# What is required:
Collect each line of the listing below that contains the string "class". Uppercase and lowercase letters count as different.

---------- Data to examine ----------

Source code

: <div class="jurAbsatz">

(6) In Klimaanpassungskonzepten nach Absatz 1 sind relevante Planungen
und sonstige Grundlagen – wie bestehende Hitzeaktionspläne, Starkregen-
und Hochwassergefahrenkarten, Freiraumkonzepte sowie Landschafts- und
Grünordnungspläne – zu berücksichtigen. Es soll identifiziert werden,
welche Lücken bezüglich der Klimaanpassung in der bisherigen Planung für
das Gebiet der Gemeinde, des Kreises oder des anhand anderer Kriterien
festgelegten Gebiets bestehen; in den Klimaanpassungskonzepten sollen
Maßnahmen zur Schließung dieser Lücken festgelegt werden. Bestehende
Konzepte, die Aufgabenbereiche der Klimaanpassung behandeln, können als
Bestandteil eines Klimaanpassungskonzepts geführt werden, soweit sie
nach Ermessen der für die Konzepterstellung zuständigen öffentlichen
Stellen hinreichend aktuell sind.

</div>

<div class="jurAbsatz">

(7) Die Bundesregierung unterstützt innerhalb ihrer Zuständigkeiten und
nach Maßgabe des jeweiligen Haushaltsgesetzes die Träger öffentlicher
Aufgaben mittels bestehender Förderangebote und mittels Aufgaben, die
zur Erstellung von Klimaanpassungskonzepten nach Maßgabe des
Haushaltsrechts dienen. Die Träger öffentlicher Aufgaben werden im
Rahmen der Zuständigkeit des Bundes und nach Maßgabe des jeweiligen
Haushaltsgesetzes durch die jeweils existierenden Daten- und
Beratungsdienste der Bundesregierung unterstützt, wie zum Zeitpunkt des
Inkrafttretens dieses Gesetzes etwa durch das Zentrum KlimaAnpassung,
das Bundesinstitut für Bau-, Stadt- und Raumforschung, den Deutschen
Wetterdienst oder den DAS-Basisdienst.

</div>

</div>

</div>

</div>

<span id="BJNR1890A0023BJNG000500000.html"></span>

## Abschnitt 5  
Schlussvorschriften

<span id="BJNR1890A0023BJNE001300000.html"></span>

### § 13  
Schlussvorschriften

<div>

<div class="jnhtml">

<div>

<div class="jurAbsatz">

----------

# Response to the task:
: <div class="jurAbsatz">
<div class="jurAbsatz">
<div class="jnhtml">
<div class="jurAbsatz">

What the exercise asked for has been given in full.